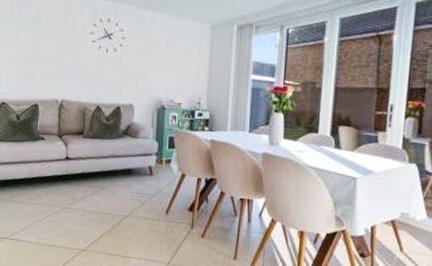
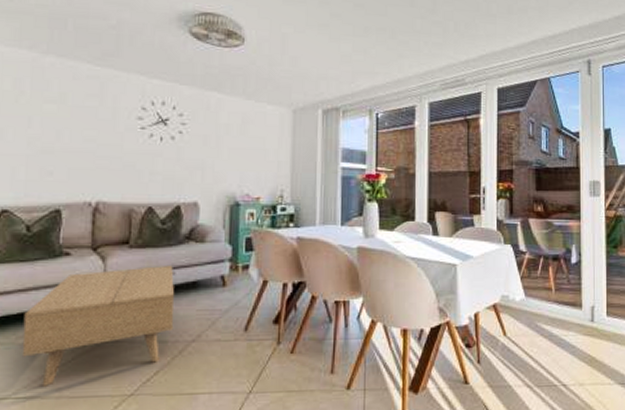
coffee table: none [15,154,116,234] -> present [21,266,176,386]

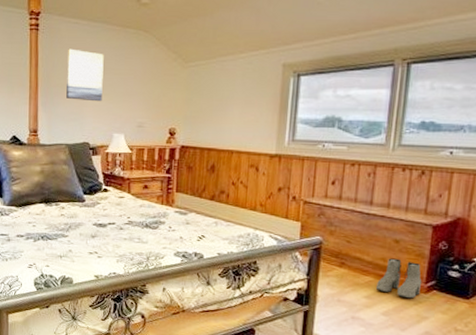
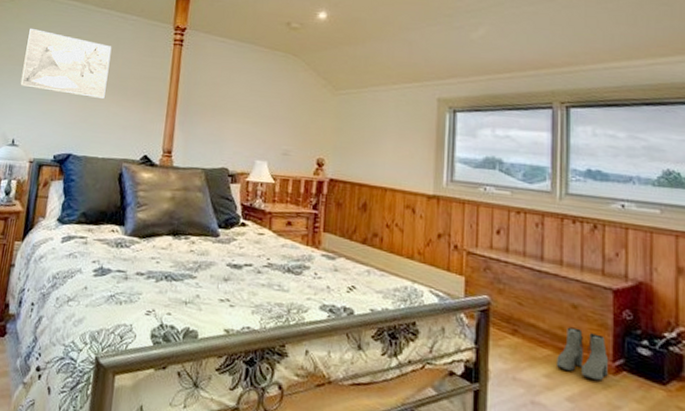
wall art: present [66,48,104,102] -> none [207,67,250,125]

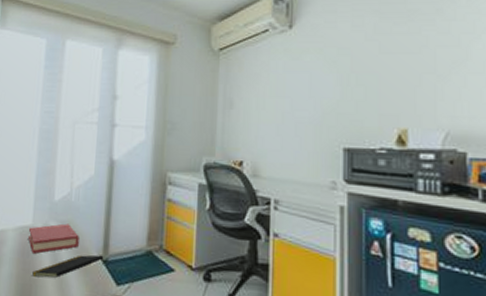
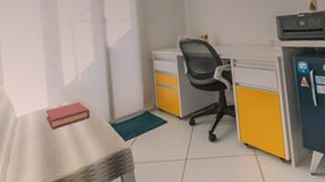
notepad: present [32,254,104,278] -> none [55,121,112,147]

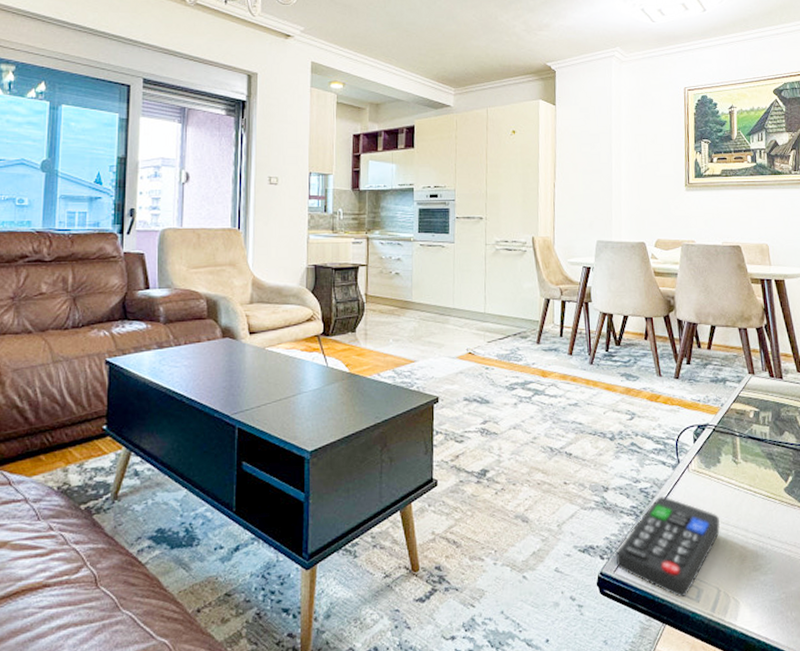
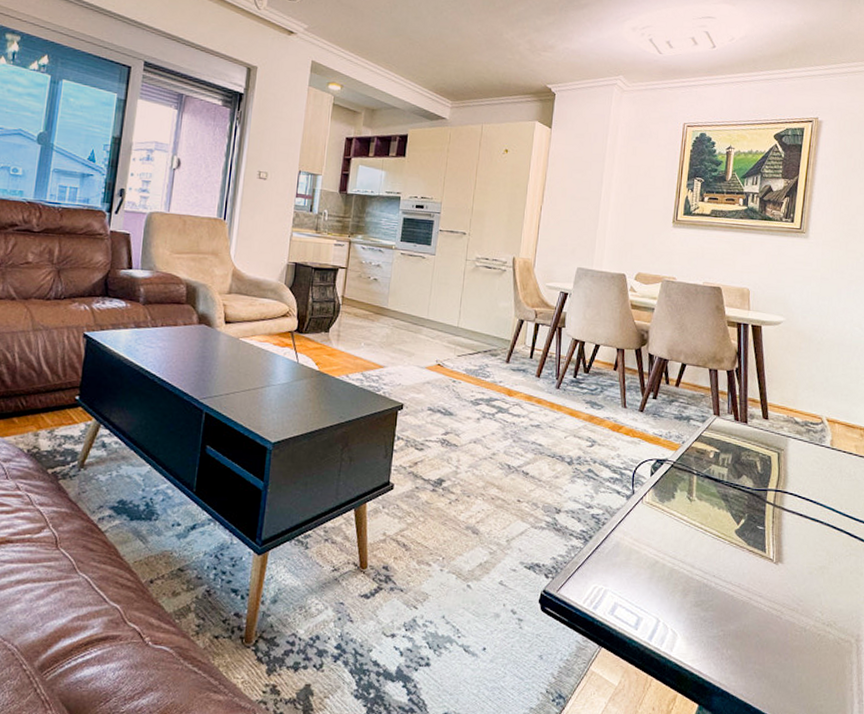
remote control: present [615,497,721,597] -> none [560,525,668,622]

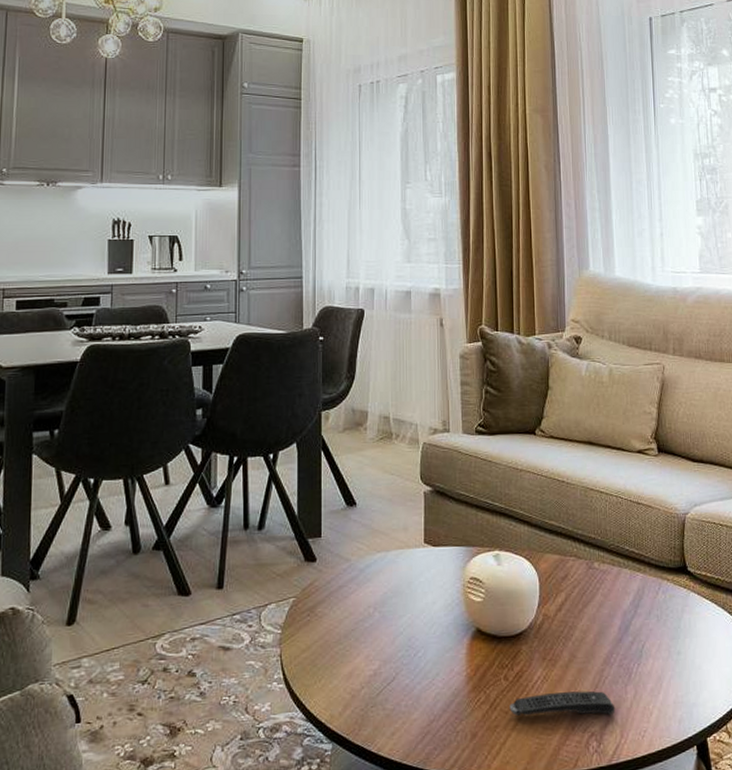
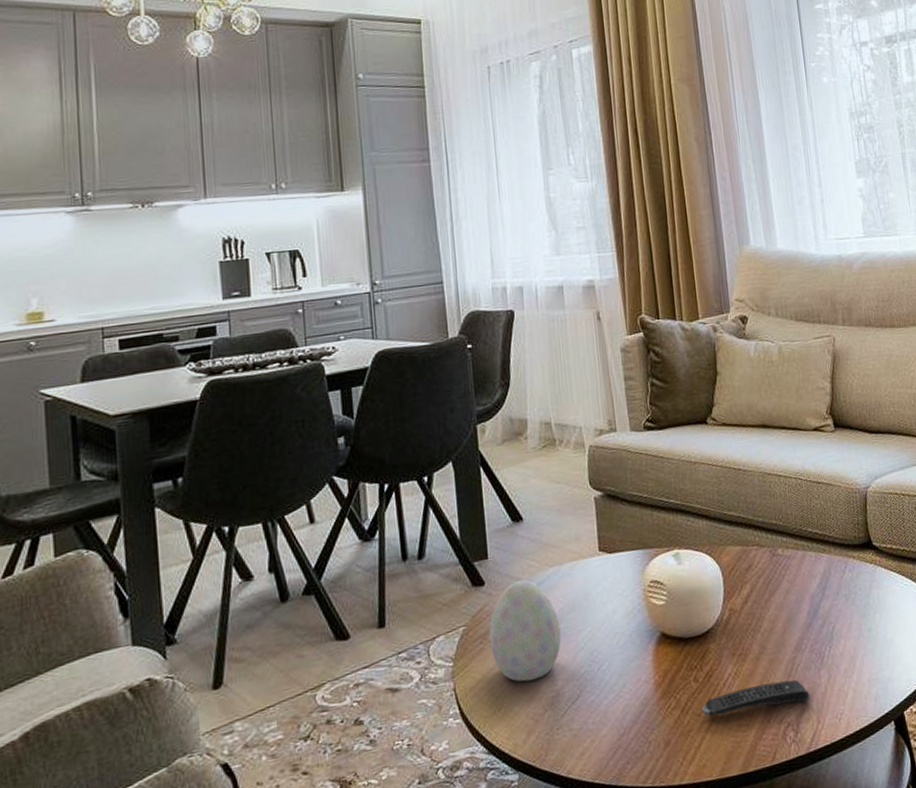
decorative egg: none [316,561,382,658] -> present [489,579,562,682]

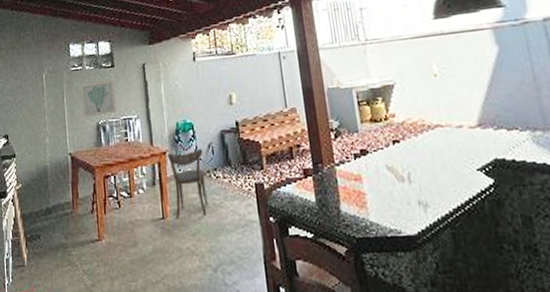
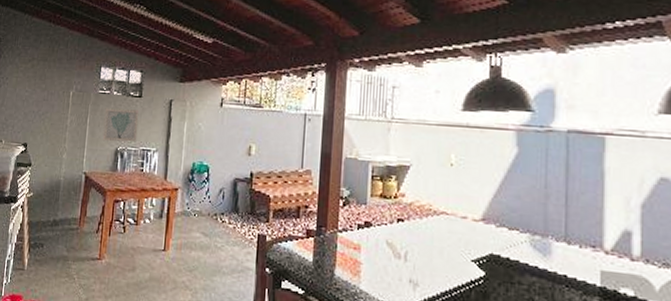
dining chair: present [167,149,208,219] -> none [177,190,214,255]

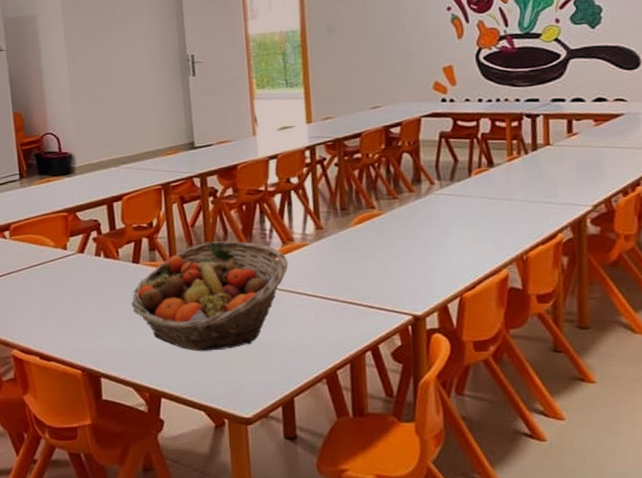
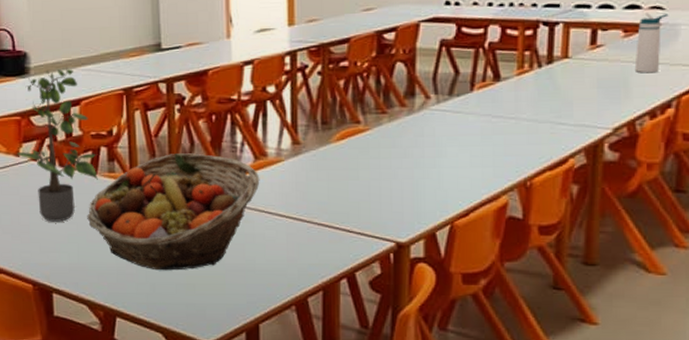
potted plant: none [64,166,140,310] -> present [17,67,98,222]
water bottle: none [606,104,631,157] -> present [634,12,669,73]

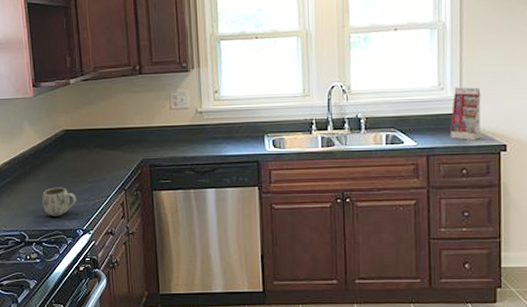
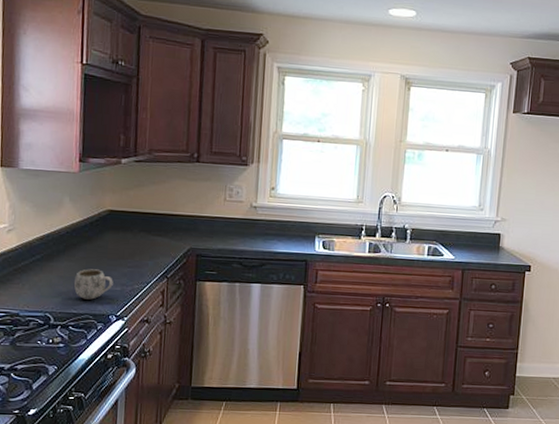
gift box: present [450,86,481,140] -> none [485,209,514,259]

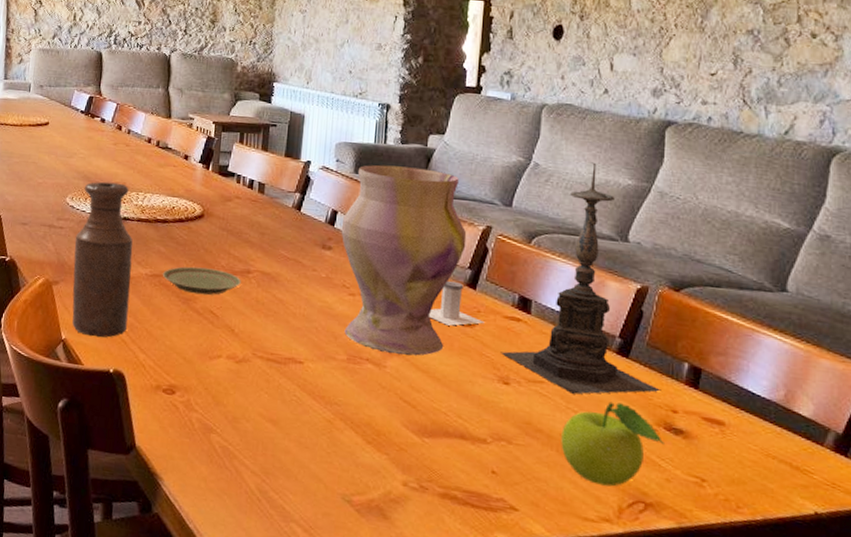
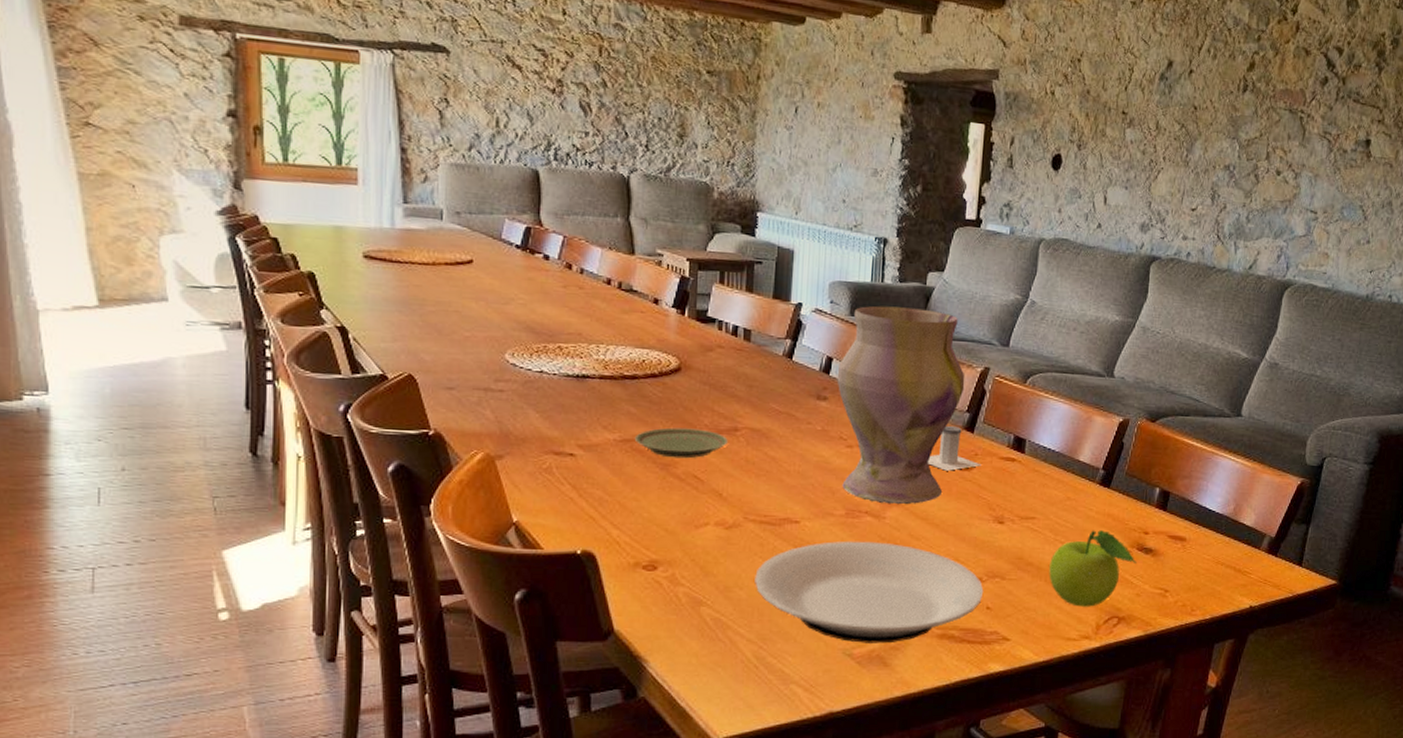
bottle: present [72,181,133,338] -> none [520,333,597,516]
plate: none [260,385,489,495] -> present [755,541,984,643]
candle holder: present [502,162,662,395] -> none [997,299,1136,526]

___

**ACTIVITY:** Using the listing above, show each line holding the string "bottle".

**RESPONSE TO THIS EXERCISE:**
water bottle: none [606,104,631,157] -> present [634,12,669,73]
bottle: present [72,181,133,338] -> none [520,333,597,516]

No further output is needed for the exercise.